Suggested Action Items

  • With respect to individuals’ right to restrict the disclosure of their information, covered entities (particularly, health care providers) should ensure that their policies are consistent with the new Rules and that they have implemented the technical means to comply with individuals’ preferences.
  • The enhanced access requirements should prompt covered entities to ensure that they have the technical means to provide copies of individuals’ electronic PHI in an appropriate electronic format consistent with the Rules’ requirements.

PHR Portals

The Rule clarifies that companies that offer personal health record services (e.g., personal health information storage portals) directly to individuals are not subject to HIPAA, while those that offer such services on behalf of covered entities are Business Associates.  The HHS notes that companies that offer services directly to individuals will not become Business Associates by virtue of entering into interoperability relationships with covered entities to enable consumers to share their information with covered entities, or for covered entities to provide data to a portal, for example, pursuant to the individual’s written authorization.
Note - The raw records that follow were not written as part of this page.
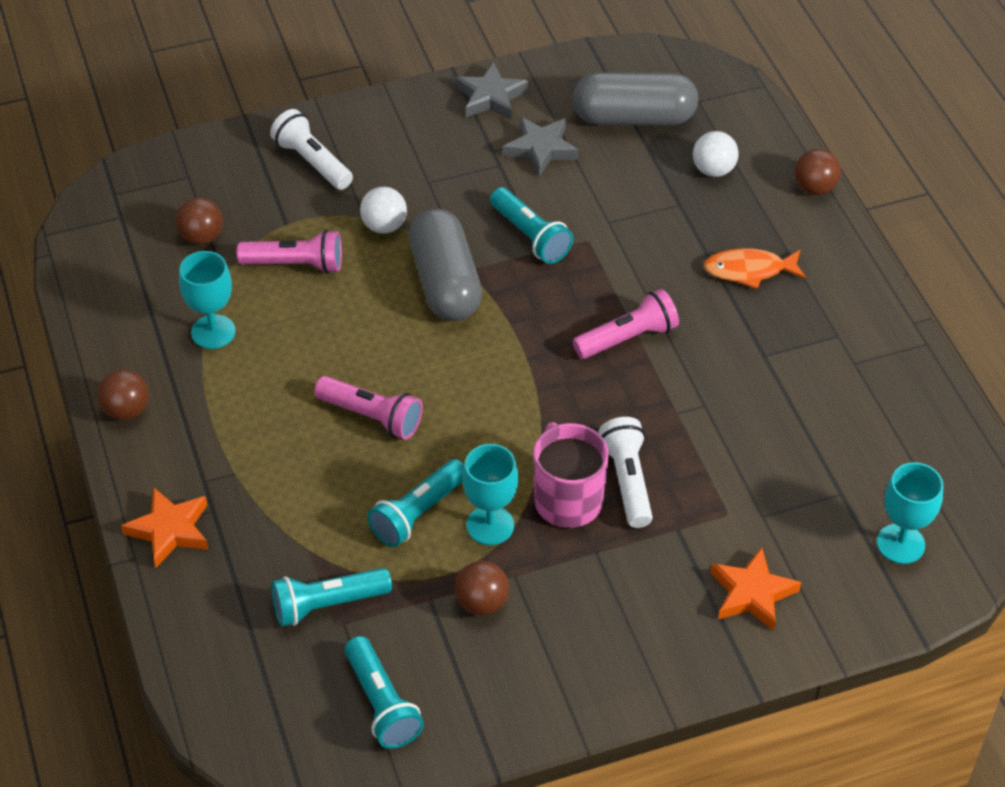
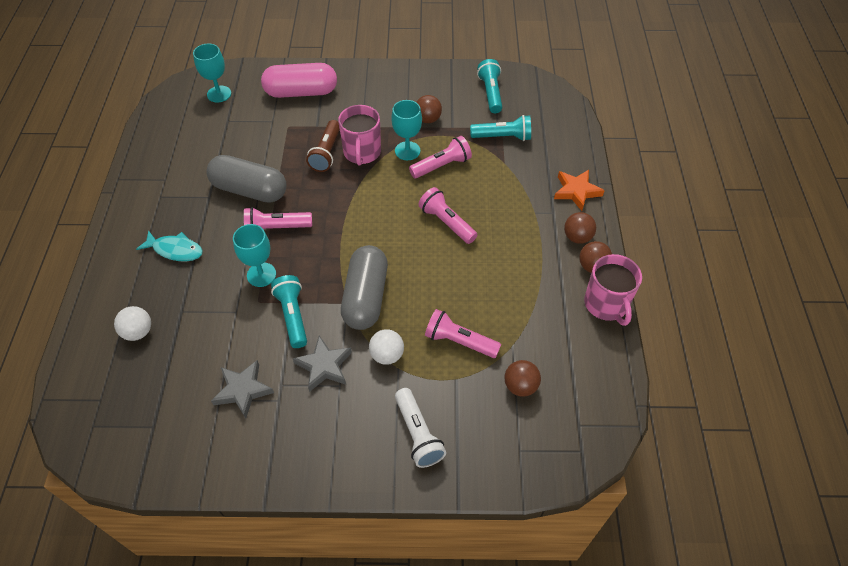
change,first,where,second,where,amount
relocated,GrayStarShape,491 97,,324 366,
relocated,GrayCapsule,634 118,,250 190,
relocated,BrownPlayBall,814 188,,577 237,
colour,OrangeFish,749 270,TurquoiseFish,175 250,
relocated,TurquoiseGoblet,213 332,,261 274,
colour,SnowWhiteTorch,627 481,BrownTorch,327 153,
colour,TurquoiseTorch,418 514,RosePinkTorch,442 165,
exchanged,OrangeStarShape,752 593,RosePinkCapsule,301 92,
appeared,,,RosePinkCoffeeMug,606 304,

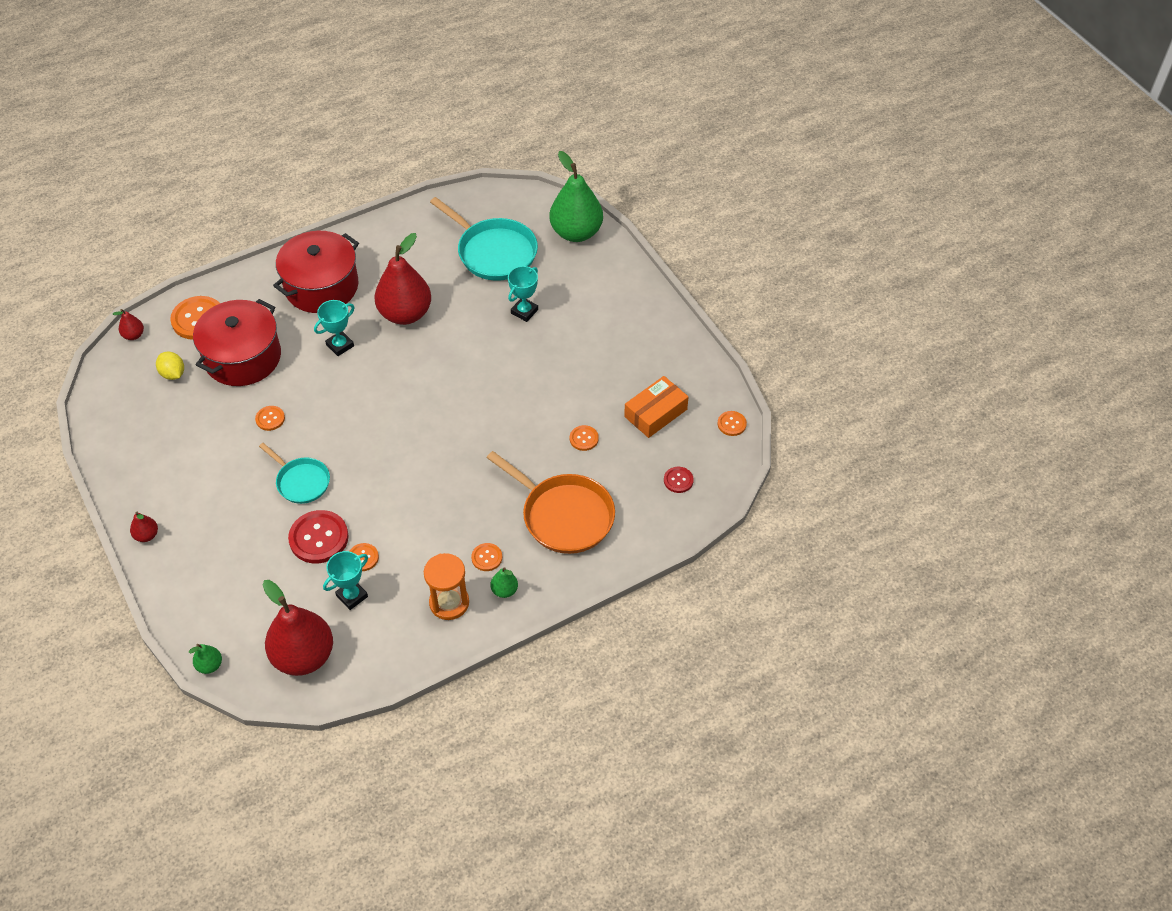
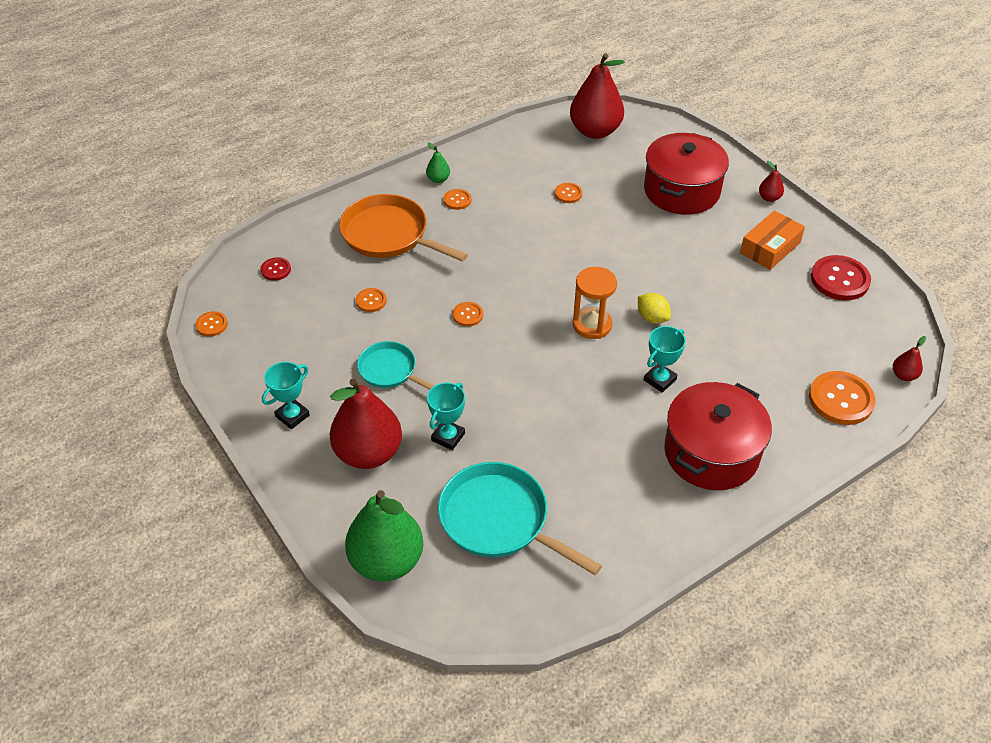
change,first,where,second,where,amount
relocated,CrimsonPearFruit,405 314,,368 453,
relocated,CrimsonCookingPot,242 357,,681 190,
relocated,YellowToyLemon,173 374,,652 318,
relocated,OrangeBox,655 413,,770 248,
relocated,OrangeSewingButton,270 419,,468 315,
relocated,TurquoisePan,301 481,,390 370,
relocated,CrimsonSewingButton,319 538,,839 279,
relocated,TurquoiseAwardCup,352 596,,292 416,
relocated,OrangeSandTimer,449 603,,592 325,
missing,EmeraldPearFruit,210 665,,,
The HHS observed that health information portals represent a new opportunity that will likely call for additional guidance in the future.

Final Thoughts

The new Rules represent an evolution in enhancing the protection of and access to PHI.  While this is a comprehensive update that will require a significant implementation effort, the HHS has made it clear that it intends to issue further guidance on many aspects of the new Rules.  Thus covered entities, Business Associates and other organizations that come in contact with health information should continue to monitor this space closely.  The OCR listserve is a good resource for staying current.